Quoted passage
========

LetterCount

LetterCount allows users to query for the number of times the letter 'p' (or 'P') appears in their favorite subreddit in the past 1000 newest posts. Currently only post titles are checked. Post content and comments are ignored. With the application running, you can request a count for your favorite subreddit by making a request to http://127.0.0.1:8000/reddit/<name of subreddit>/, i.e. to count occurrences of 'p' in /r/aww you could navigate to http://127.0.0.1:8000/reddit/aww/ in your browser. Counts are persisted and reused for 15 minutes to reduce request time and reduce the number of requests sent to the Reddit API. After 15 minutes the count will expire and be refreshed on the next request.

Running the application

  1. Clone repository: git clone git@github.com:lfowlie/letterCount.git
  2. It is probably a good idea to use virtualenv to keep dependencies clean, so install virtualenv: pip install virtualenv
  3. If you're using virtualenv, create an environment: virtualenv <path to environment> Note that this project uses python 2.7.10, you can specify a specific instance of python for virtualenv to use with the --python flag
  4. Activate the virtual environment you just created: source <path to environment from step 3>/bin/activate
  5. Within the top level lettercount folder, install dependencies: pip install -r requirements.txt
  6. Run migrations: python manage.py migrate
  7. Run it: python manage.py runserver
  8. Request a count for your favorite subreddit in browser or via curl: curl http://127.0.0.1:8000/reddit/aww/. Note that if the trailing / is missing, Django will return a redirect to your url with a trailing /.

========

Task A
Transcribe the LetterCount page between "LetterCount allows users" and "the next request.", inclusive.

Data listing
========

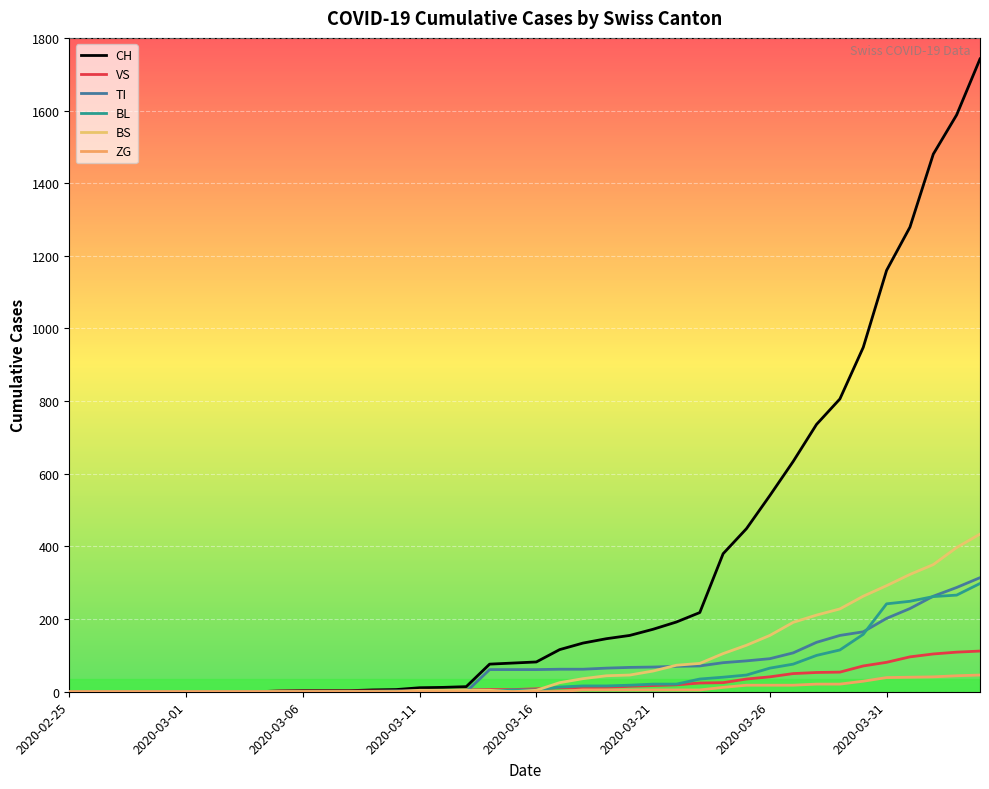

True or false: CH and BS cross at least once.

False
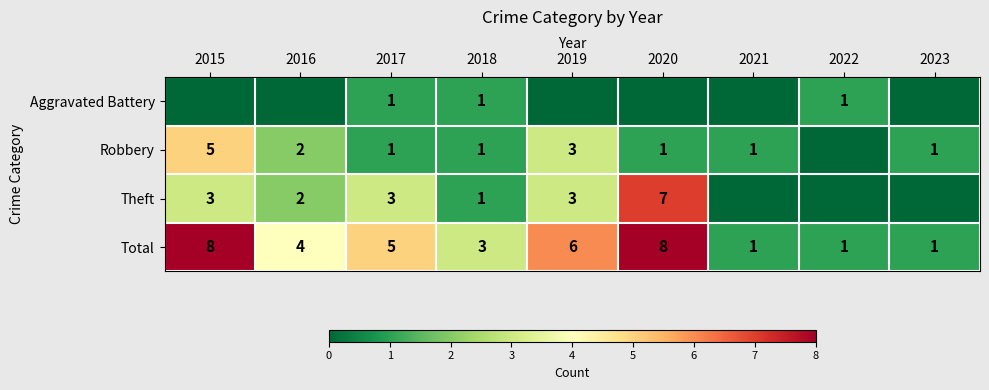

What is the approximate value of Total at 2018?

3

========

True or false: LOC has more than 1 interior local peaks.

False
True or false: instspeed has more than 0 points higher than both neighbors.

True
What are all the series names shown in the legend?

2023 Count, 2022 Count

========

Task B
Pull out every line of the rows that contains the string "True". Case counts.

Task output A
LetterCount allows users to query for the number of times the letter 'p' (or 'P') appears in their favorite subreddit in the past 1000 newest posts. Currently only post titles are checked. Post content and comments are ignored. With the application running, you can request a count for your favorite subreddit by making a request to http://127.0.0.1:8000/reddit/<name of subreddit>/, i.e. to count occurrences of 'p' in /r/aww you could navigate to http://127.0.0.1:8000/reddit/aww/ in your browser. Counts are persisted and reused for 15 minutes to reduce request time and reduce the number of requests sent to the Reddit API. After 15 minutes the count will expire and be refreshed on the next request.

Task output B
True or false: CH and BS cross at least once.
True or false: LOC has more than 1 interior local peaks.
True or false: instspeed has more than 0 points higher than both neighbors.
True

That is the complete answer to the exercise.